Baca berita tanpa iklan. Gabung Kompas.com+

Apa Itu Status "Justice Collaborator" yang Ringankan Vonis Richard Eliezer?

Kompas.com - 15/02/2023, 15:31 WIB
Diva Lufiana Putri,
Rendika Ferri Kurniawan

Tim Redaksi

KOMPAS.com - Majelis hakim Pengadilan Negeri (PN) Jakarta Selatan menjatuhkan vonis penjara selama 1 tahun 6 bulan kepada terdakwa Bharada Richard Eliezer Pudihang Lumiu.

Richard Eliezer merupakan salah satu terdakwa dalam perkara pembunuhan berencana terhadap Brigadir Nofriansyah Yosua Hutabarat alias Brigadir J.

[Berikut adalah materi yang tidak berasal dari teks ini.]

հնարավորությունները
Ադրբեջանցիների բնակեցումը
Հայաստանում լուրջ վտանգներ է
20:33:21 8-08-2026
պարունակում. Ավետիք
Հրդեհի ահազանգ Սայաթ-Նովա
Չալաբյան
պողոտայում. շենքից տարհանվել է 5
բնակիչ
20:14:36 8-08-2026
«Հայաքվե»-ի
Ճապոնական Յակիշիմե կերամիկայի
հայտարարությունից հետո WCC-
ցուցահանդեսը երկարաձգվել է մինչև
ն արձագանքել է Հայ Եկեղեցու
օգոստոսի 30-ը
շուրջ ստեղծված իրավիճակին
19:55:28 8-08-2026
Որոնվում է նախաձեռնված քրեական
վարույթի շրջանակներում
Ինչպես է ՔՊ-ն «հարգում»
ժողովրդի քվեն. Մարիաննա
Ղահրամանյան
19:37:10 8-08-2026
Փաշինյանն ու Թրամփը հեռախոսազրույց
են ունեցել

Vonis Richard Eliezer jauh di bawah tuntutan jaksa penuntut umum, yakni pidana penjara selama 12 tahun.

Diberitakan Kompas.com, Rabu (15/2/2023), hakim menilai bahwa Richard telah jujur dan berani mengungkap kebenaran kasus ini.

"Maka kejujuran, keberanian, dan keteguhan terdakwa dengan berbagai risiko telah menyampaikan kejadian sesungguhnya sehingga terdakwa layak ditetapkan sebagai pelaku yang bekerja sama, justice collaborator, serta layak mendapat penghargaan," kata hakim dalam sidang, Rabu (15/2/2023).

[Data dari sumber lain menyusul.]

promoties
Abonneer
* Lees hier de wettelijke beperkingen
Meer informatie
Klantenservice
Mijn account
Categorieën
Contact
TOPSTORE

Status justice collaborator ini pun dipertimbangkan majelis hakim sebagai salah satu hal yang meringankan hukuman Richard.

Oleh karena itu, hakim menjatuhkan vonis 1 tahun 6 bulan penjara kepada mantan ajudan eks Kadiv Propam Polri Ferdy Sambo ini.

Lantas, apa itu justice collaborator yang membuat Bharada Richard Eliezer mendapatkan hukuman ringan?

Baca juga: Jadi Justice Collaborator, Richard Eliezer Divonis 1 Tahun 6 Bulan Penjara


Pengertian "Justice Collaborator"

Justice collaborator adalah pelaku tindak pidana yang bersedia bekerja sama untuk memberikan keterangan dan bantuan bagi penegak hukum.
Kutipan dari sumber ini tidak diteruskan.